關鍵（unicode列名）錯誤合併

u'가' u'나'  
0  
1 
... 


     A  B 
0 
1 
...

有兩個像上面這樣的數據框，分別叫做'left'和'right'。我試着像下面的代碼合併。關鍵（unicode列名）錯誤合併

result = pandas.merge(left, right, how='left', left_on=[u'가'], right_on=['A'])

但不幸的是，發生了錯誤。看來大熊貓合併left（right）_on = key功能無法識別unicode列名。

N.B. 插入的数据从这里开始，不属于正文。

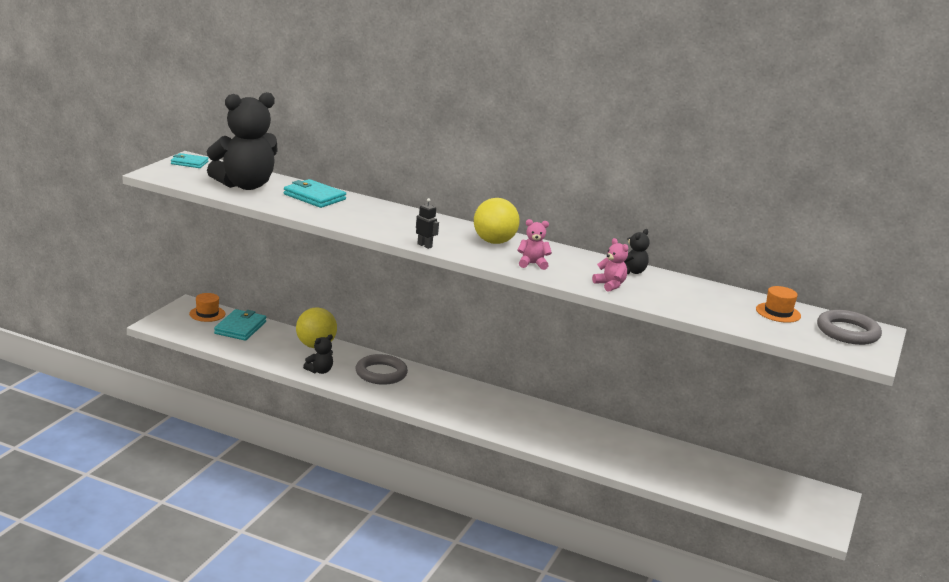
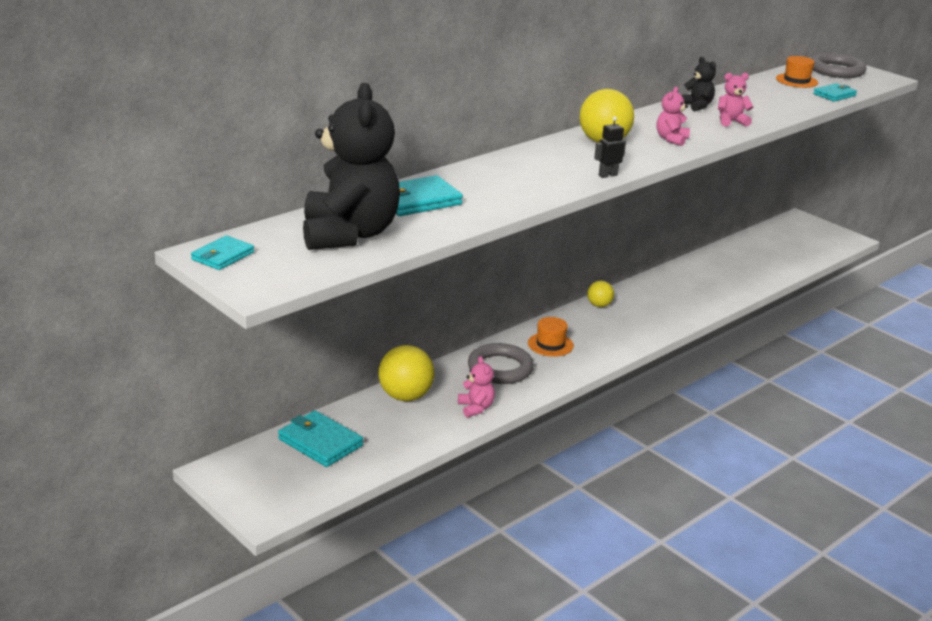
camera: 65 degrees left, 5 degrees up
(207, 314) = (258, 462): orange hat -> orange hat (550, 344)
(319, 371) = (475, 408): black teddy bear -> pink teddy bear
(520, 402) = (599, 305): none -> yellow ball
(762, 330) = (834, 95): none -> turquoise wallet

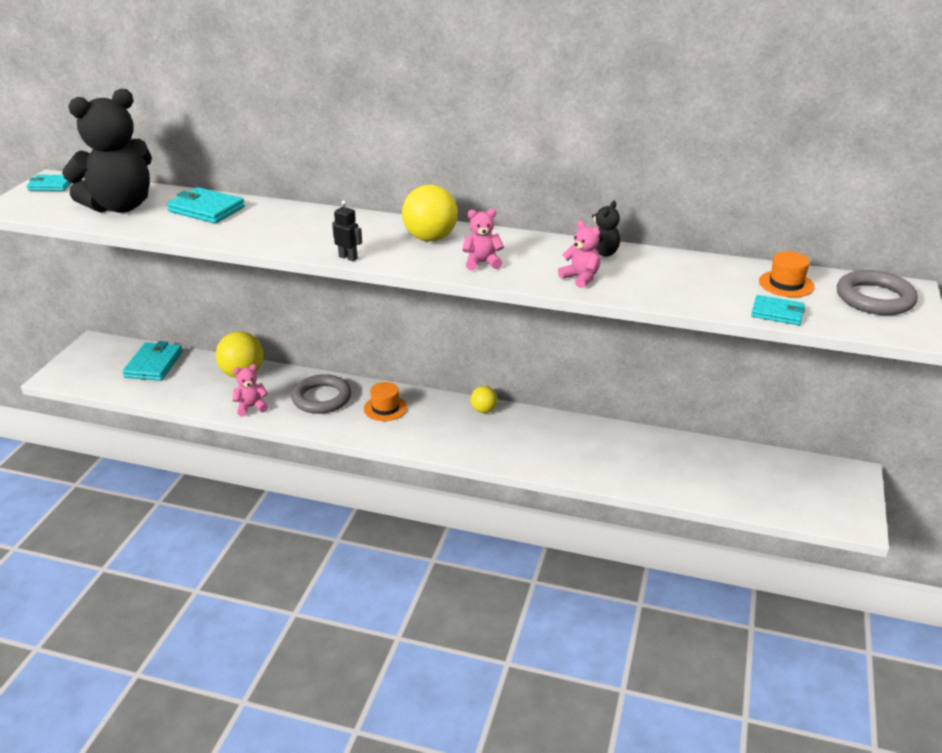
camera: 60 degrees right, 5 degrees up
(475, 408) = (251, 407): pink teddy bear -> pink teddy bear turned 150 degrees counterclockwise

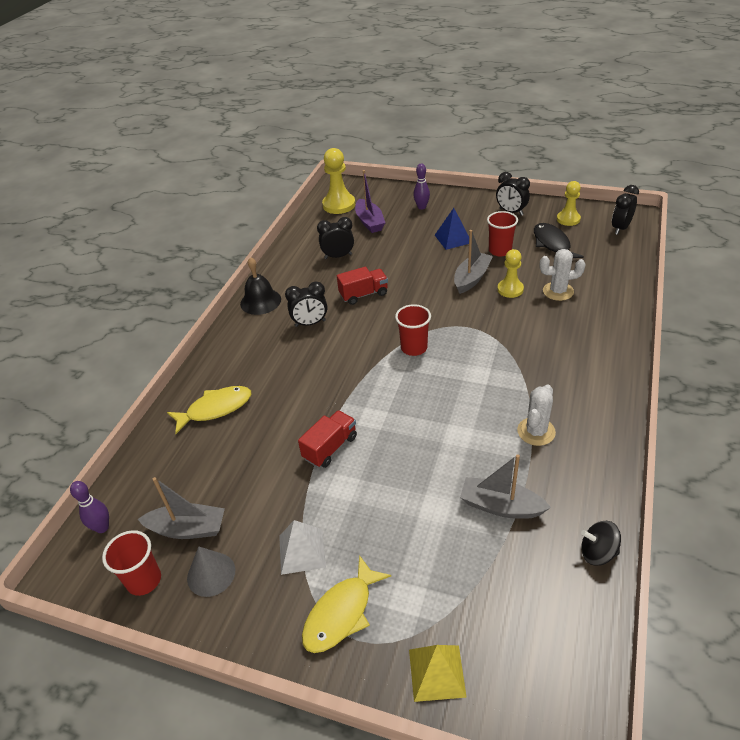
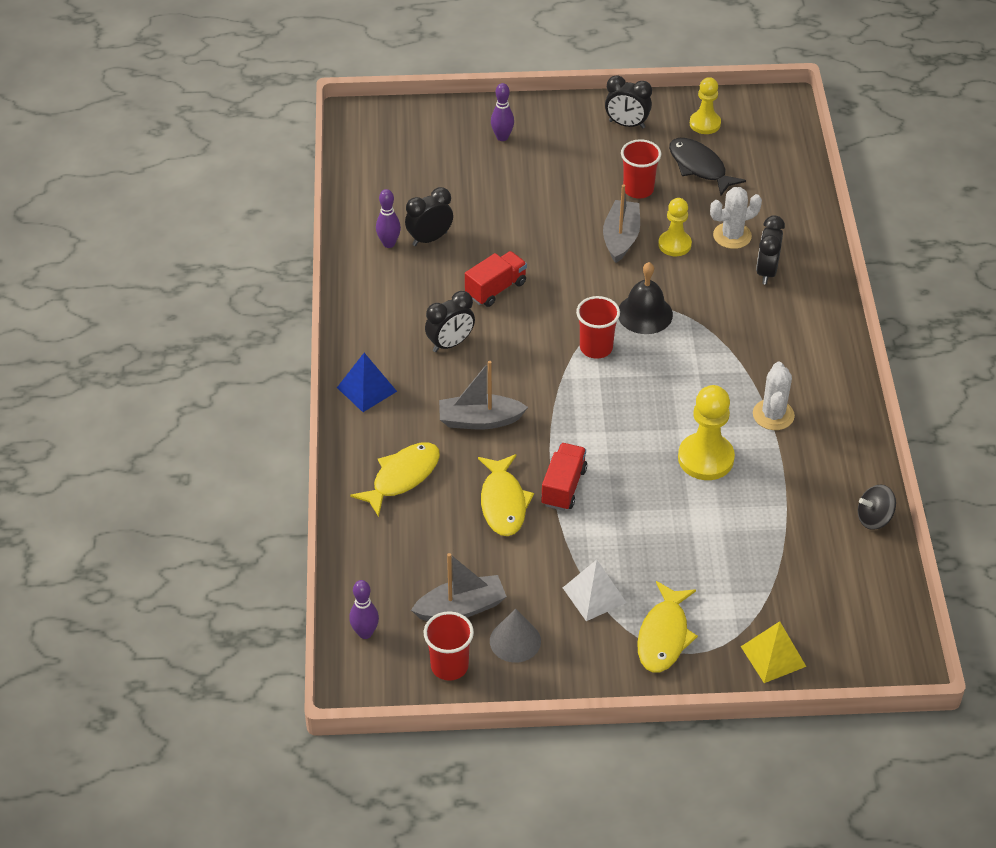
camera: 25 degrees left, 5 degrees up
(260, 301) = (365, 327): black bell -> black bell (644, 314)
(276, 448) = (503, 503): none -> yellow fish
(310, 254) = (389, 243): none -> purple bowling pin
(339, 205) = (381, 153): yellow pawn -> yellow pawn (705, 458)
(369, 222) = (442, 175): purple boat -> none
(453, 239) = (569, 182): blue pyramid -> blue pyramid (366, 389)
(500, 506) = (768, 500): grey boat -> grey boat (479, 420)
(620, 228) = (774, 127): black clock -> black clock (766, 272)

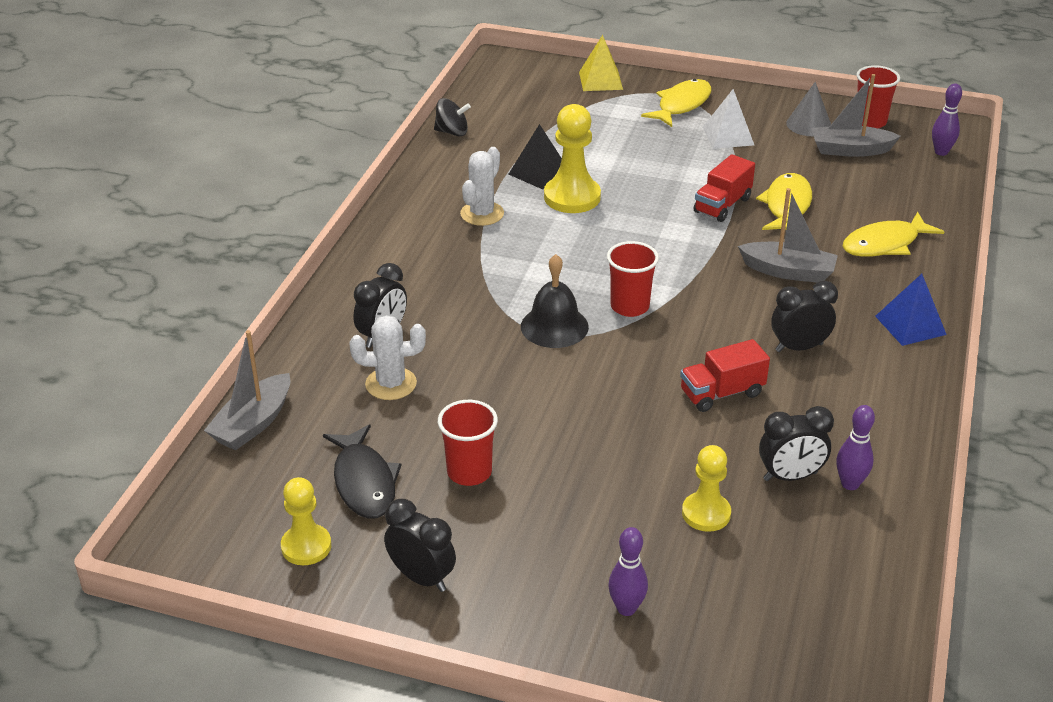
camera: 160 degrees left, 10 degrees down
(621, 238) = (531, 415): grey boat -> grey boat (253, 423)
(674, 244) = (469, 391): yellow pawn -> yellow pawn (706, 513)
(754, 483) = (539, 172): none -> black pyramid

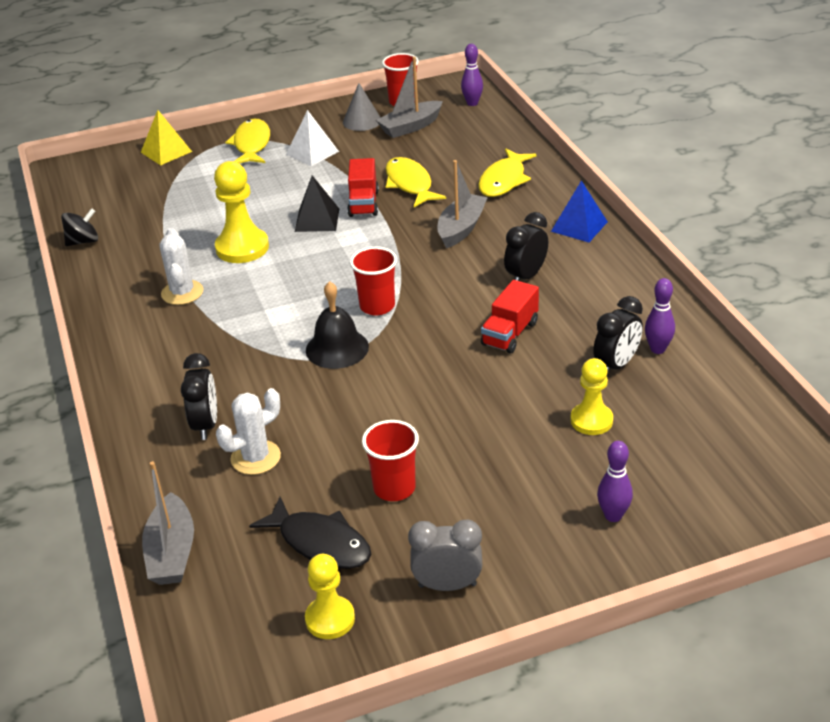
camera: 35 degrees left, 0 degrees up
(421, 578) = (447, 585): black clock -> grey clock
(539, 172) = (194, 241): black pyramid -> black pyramid (317, 220)
(788, 271) = (461, 228): grey boat -> grey boat turned 45 degrees counterclockwise

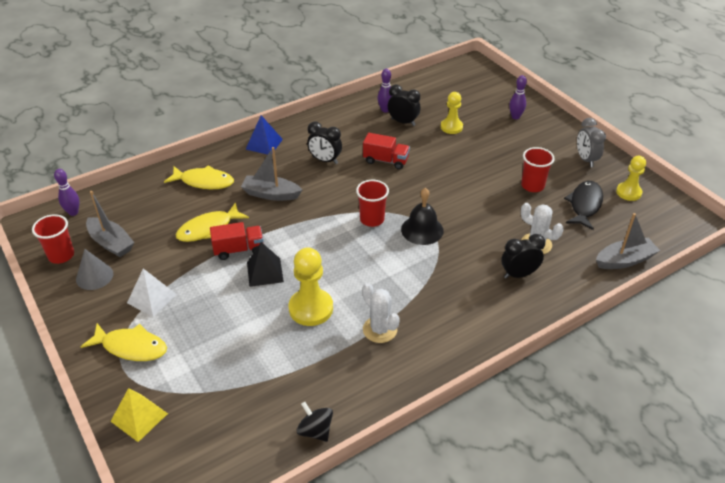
camera: 105 degrees left, 5 degrees up
(182, 293) = (380, 329): white cactus -> white cactus turned 75 degrees clockwise
(252, 144) = (131, 347): yellow fish -> yellow fish turned 150 degrees counterclockwise

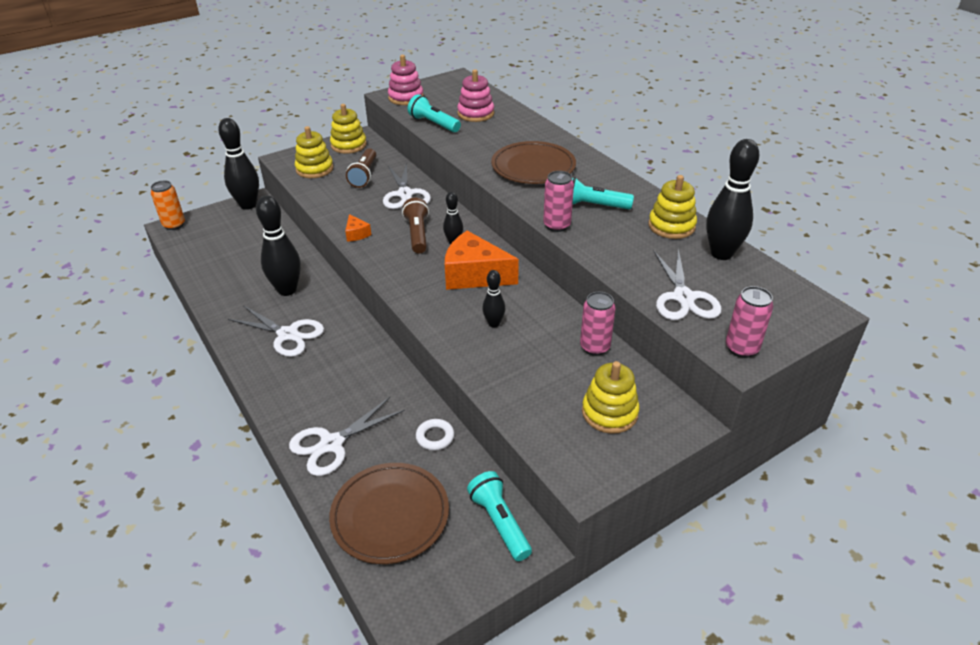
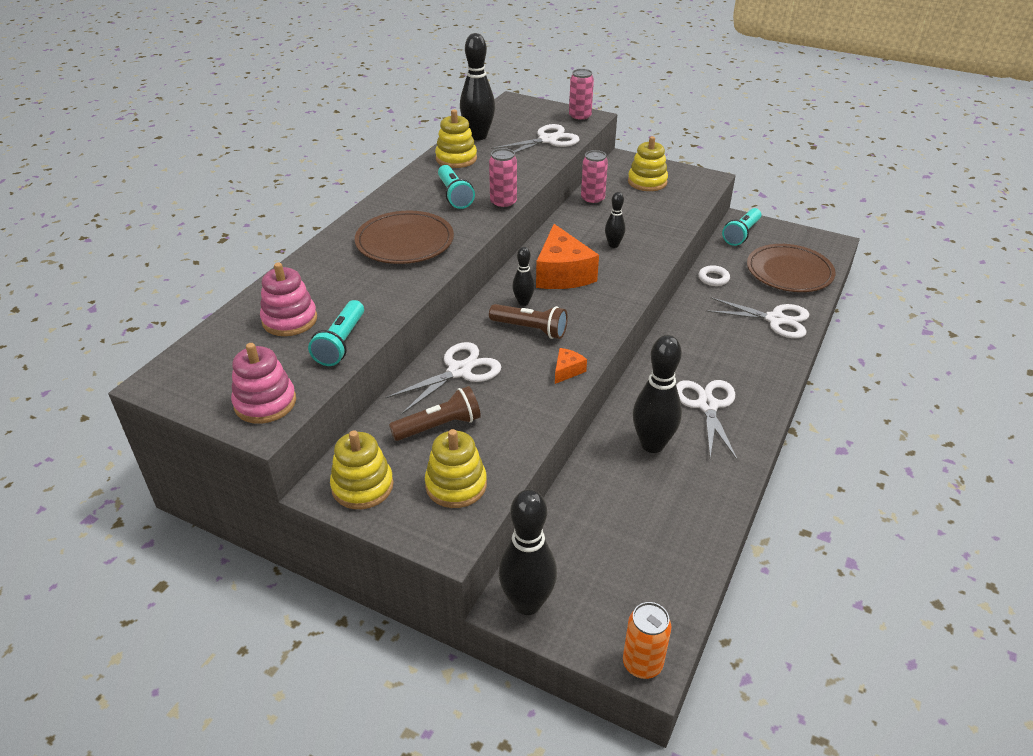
camera: 120 degrees left, 0 degrees up
(417, 234) = (530, 329): brown flashlight -> brown flashlight turned 120 degrees counterclockwise

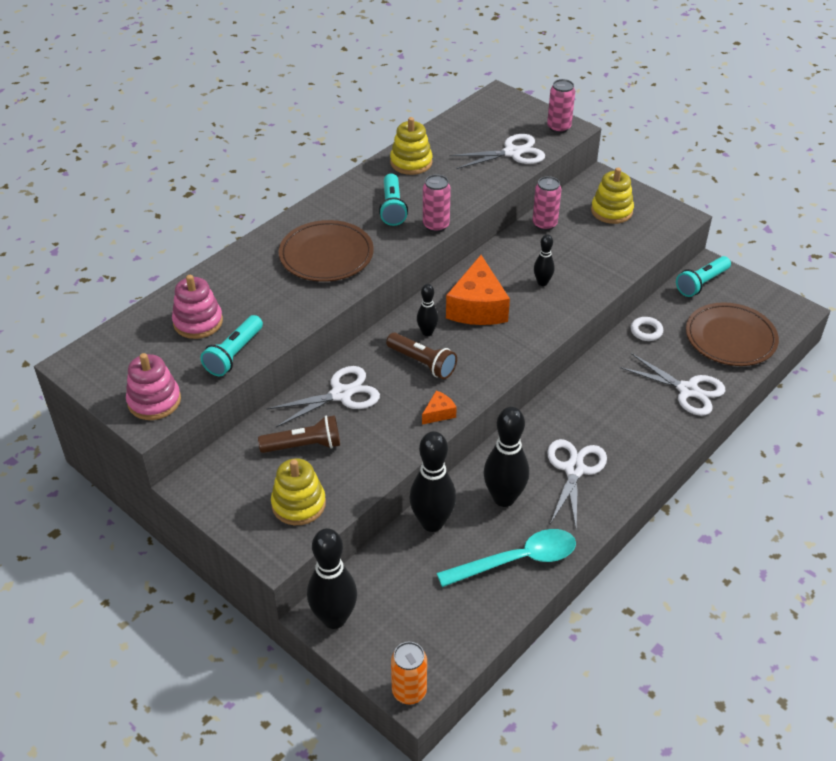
camera: 15 degrees right, 5 degrees up
(362, 486) = (221, 488): yellow stacking toy -> none
(478, 136) = (444, 137): black bowling pin -> black bowling pin (432, 522)
(693, 501) = (517, 560): none -> turquoise spoon

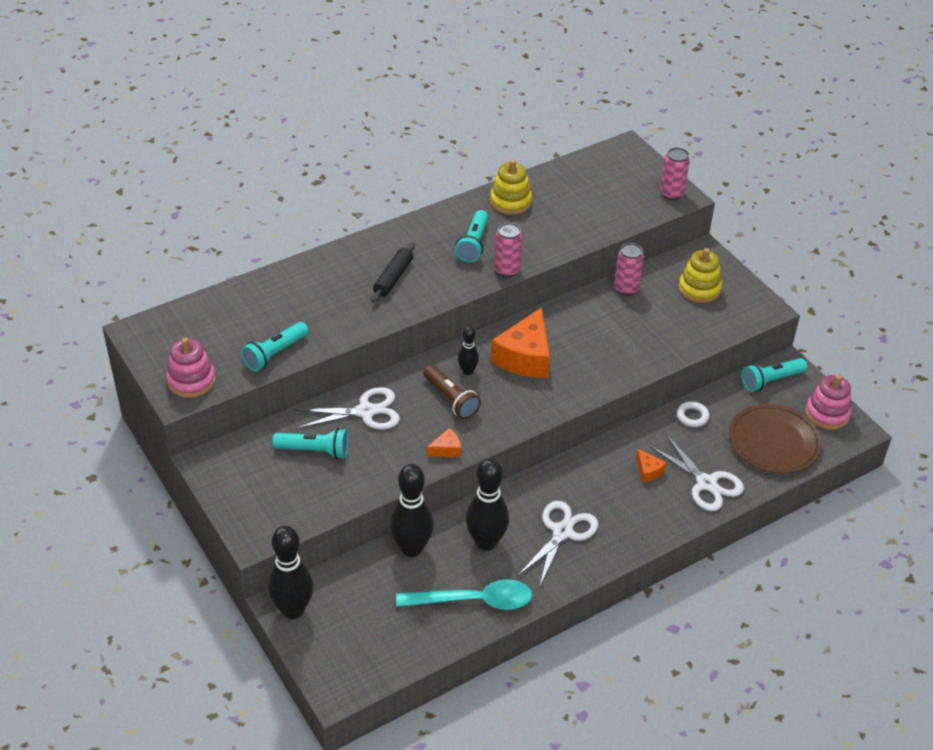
camera: 15 degrees right, 0 degrees up
(198, 322) = (255, 317): pink stacking toy -> pink stacking toy (827, 413)
(298, 504) = (290, 501): yellow stacking toy -> none
(304, 446) = (314, 451): brown flashlight -> turquoise flashlight
(326, 255) = (393, 278): brown plate -> black rolling pin
(409, 691) = (332, 688): orange can -> none
(512, 153) = (613, 211): white scissors -> none
(542, 282) = (598, 347): black bowling pin -> none
(629, 391) = (648, 471): none -> orange cheese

File "?.py", line ?, in merger 
    pandas.merge(left, right, how='left', left_on=[u'가'], right_on=['A']) 
    File "C:\Anaconda\lib\site-packages\pandas\tools\merge.py", line 37, in merge 
copy=copy) 
    File "C:\Anaconda\lib\site-packages\pandas\tools\merge.py", line 183, in __init__ 
self.join_names) = self._get_merge_keys() 
    File "C:\Anaconda\lib\site-packages\pandas\tools\merge.py", line 352, in _get_merge_keys 
left_keys.append(left[lk].values) 
    File "C:\Anaconda\lib\site-packages\pandas\core\frame.py", line 1797, in __getitem__ 
return self._getitem_column(key) 
    File "C:\Anaconda\lib\site-packages\pandas\core\frame.py", line 1804, in _getitem_column 
return self._get_item_cache(key) 
    File "C:\Anaconda\lib\site-packages\pandas\core\generic.py", line 1084, in _get_item_cache 
values = self._data.get(item) 
    File "C:\Anaconda\lib\site-packages\pandas\core\internals.py", line 2851, in get 
loc = self.items.get_loc(item) 
    File "C:\Anaconda\lib\site-packages\pandas\core\index.py", line 1572, in get_loc 
return self._engine.get_loc(_values_from_object(key)) 
    File "pandas\index.pyx", line 134, in pandas.index.IndexEngine.get_loc (pandas\index.c:3824) 
    File "pandas\index.pyx", line 154, in pandas.index.IndexEngine.get_loc (pandas\index.c:3704) 
    File "pandas\hashtable.pyx", line 686, in pandas.hashtable.PyObjectHashTable.get_item (pandas\hashtable.c:12280) 
    File "pandas\hashtable.pyx", line 694, in pandas.hashtable.PyObjectHashTable.get_item (pandas\hashtable.c:12231) 
KeyError: u'\uac00'

以前有人遇到過這種錯誤嗎？如果是這樣，請讓我知道，並給我你的提示。

來源

2015-07-21 su79eu7k

只是出於好奇才做了以下工作：'result = pandas.merge（left，right，how ='left'，left_on = left.columns [0]，right_on = right.columns [0]）'？ – EdChum

你是對的。對不起每個人都感到困惑。在我看來，但不是unicode問題。這僅僅是因爲我在_groupby_之後嘗試了_merge_。 http://stackoverflow.com/a/24980809/3054161 – su79eu7k

請發表回答，並接受它，所以這個問題並不會得到答覆，謝謝 – EdChum

對不起每個人都困惑。在我看來，但不是unicode問題。這只是因爲我在groupby之後嘗試合併。如this。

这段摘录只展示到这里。